De plus en plus d’étudiants étrangers vivant en France proposent d’enseigner leur langue maternelle par le biais de cours particuliers. Bien que cette solution représente un certain coût, elle est souvent efficace, pour peu que l’on soit assidu et motivé. Nombreux sont les organismes et associations qui offrent ce type de formules. Renseignez-vous autour de vous : le bouche-à-oreille fonctionne bien dans ce genre de cas.

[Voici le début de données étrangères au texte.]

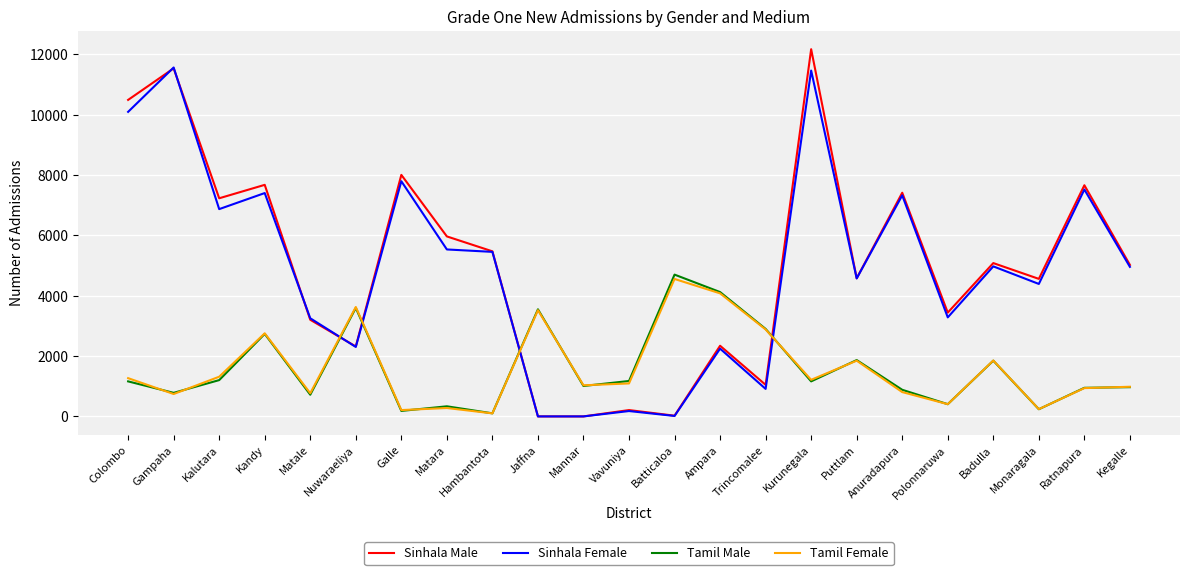

True or false: Sinhala Female has a value of 6870 at Kalutara.

True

Et, si vous avez la chance d’avoir dans votre entourage (au lycée ou à l’université) des étudiants étrangers, mettez en place un principe d’entraide. Retrouvez-vous autour d’un café quelques heures par semaine. L’idée : parler tour à tour en français, afin que l’étudiant étranger s’améliore, et dans la langue maternelle de ce dernier, afin que vous vous perfectionniez à votre tour. Les plus du concept : un bon moment passé, une langue travaillée et pas un sous de déboursé !

Vivez autrement !

Il est prouvé que travailler une langue au quotidien est une méthode qui porte bien plus ses fruits que quelques heures de cours prises çà et là. Ainsi, autant que faire se peut, vivez à l’anglaise, à l’espagnol ou à toutes les langues que vous voudrez ! Exit les séries américaines maladroitement  traduites : préférez la VO pour habituer votre oreille à la langue. Ayez le même réflexe au cinéma : même si les premières séances sont difficiles, vous deviendrez très vite accro à la VO. Vous écoutez de la musique étrangère ? Tentez de comprendre ce que vous entendez (ce que vous chantez peut-être), ce ne sera qu’une satisfaction personnelle de plus ! Vous aimez les romans étrangers ? Procurez-les vous en VO afin de vous familiariser avec l’orthographe et la grammaire. Autant de changements qui peuvent sembler anodins mais qui vous permettront pourtant de mieux maîtriser la langue.

Finalement, les méthodes qui s’offrent à vous sont multiples : améliorer ses langues semble donc à la portée de tous. Un seul prérequis : l’envie d’apprendre. Mais, une fois la « bonne maîtrise » acquise, comment faire valoir ses compétences auprès des écoles et autres recruteurs ? Tout simplement en passant les tests adéquats. TOEFL, DCL, ZD, CILS, etc., ils sont très nombreux et ont tous leur particularité.